Maybe this helps? Let me know if you have any success with this!

We should be doing this with hooks instead, similar to GradCAM. Let me play with this a bit some today

We have our answer! :smiley:

Here’s what I did, presume this is your fastai tabular model for the Adult Sample dataset. I want to grab the intermediate layer output of 100, when our FC layers are [200,100]. I do the following:

with hook_outputs(learn.model.layers[:-1]) as hooks:
    _ = learn.model(cat,cont)

I can then access these intermediate layer activations by doing:
hooks.stored[-1]. This will be of shape [64,100] in this particular example :slight_smile:

For another example, if we want to get the raw embeddings to use with RF, we do:

with hook_outputs(learn.model.embeds) as hooks:
    _ = learn.model(cat,cont)
embeds = torch.cat(list(hooks.stored), 1)

Hope this helps @tsm_tau and @johannesstutz

8 Likes

this is so elegant… thanks

Thanks for this, worked very well and easily, also got to learn about Hooks. Thanks again.

Oh yes, so in the chapter it’s talking about using ‘categorical embeddings’ trained from a nn, rather than a raw categorical column. I was thinking that if say nn has layers as [500,250,10] then we want to use final layer 10-dim output as an extra feature, along with raw categorical columns. My bad, Thanks

Oh this looks great. Good opportunity to finally learn about hooks. Thanks Zach!

Not sure if that would work or not, but sounds very interesting!

Hi, thank you so much for the solution and your time. It might be a stupid question, but would you please clarify what cat, cont exactly are in _ = learn.model(cat,cont)?

As I understand it’s x_cat, x_cont for forward(self, x_cat, x_cont=None).

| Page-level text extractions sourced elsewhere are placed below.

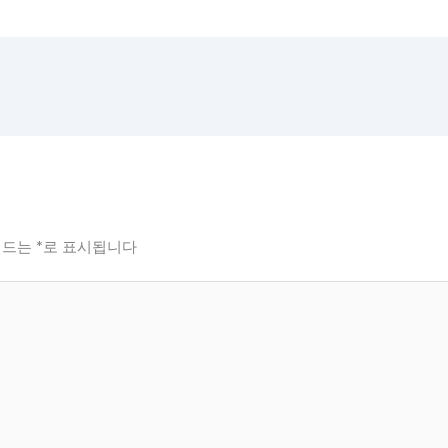
필드는
*
로 표시됩니다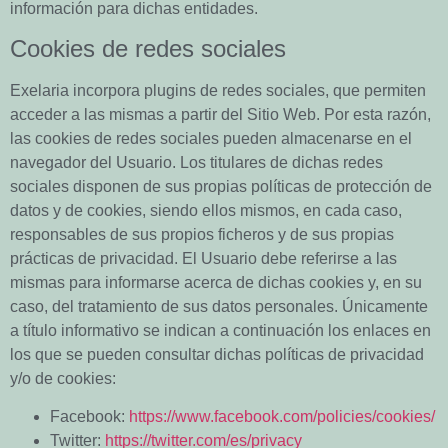
información para dichas entidades.
Cookies de redes sociales
Exelaria
incorpora plugins de redes sociales, que permiten
acceder a las mismas a partir del Sitio Web. Por esta razón,
las cookies de redes sociales pueden almacenarse en el
navegador del Usuario. Los titulares de dichas redes
sociales disponen de sus propias políticas de protección de
datos y de cookies, siendo ellos mismos, en cada caso,
responsables de sus propios ficheros y de sus propias
prácticas de privacidad. El Usuario debe referirse a las
mismas para informarse acerca de dichas cookies y, en su
caso, del tratamiento de sus datos personales. Únicamente
a título informativo se indican a continuación los enlaces en
los que se pueden consultar dichas políticas de privacidad
y/o de cookies:
Facebook:
https://www.facebook.com/policies/cookies/
Twitter:
https://twitter.com/es/privacy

I put learn.dls.train.xs[cat_nn],learn.dls.train.xs[cont_nn] and got an errors. Basically, whatever I put there I got errors. Maybe I miss something in concept.
I working on 09_tabular.

Thank you in advance.

Sure!

So all this is is a batch of data from our DataLoader. Fully fleshed out this pipeline would look something like:

cat, cont, y = dl.one_batch()
with hook_outputs(learn.model.embeds) as hooks:
    _ = learn.model(cat,cont)
embeds = torch.cat(list(hooks.stored), 1)

We need to get it from the DataLoader as fastai’s model is expecting tensors.

What you did there was pull from the Dataset, or TabularPandas, which aren’t tensors. That’s just a Pandas object with some more fun fastai things

What is cat_nn and cont_nn in your case?

Thank you so much, everything clear. My bad, I pushed TabularPandas to it. A strange mistake, in a bunch of code I was sure that these were tensors.
I have tried to get one big Emmbering matrix (412_698 rows in my case - all training data) for all categorical and continuous columns and use it as a training dataset for the Random Forest model.

It remains to figure out how to get everything at once (not just tensors for cat and cont for one_butch() which is limited by batch size - n_rows, for all data at once).

Thank you for your time.

Hi, is there a method to get the cat, cont from an entire DataLoader?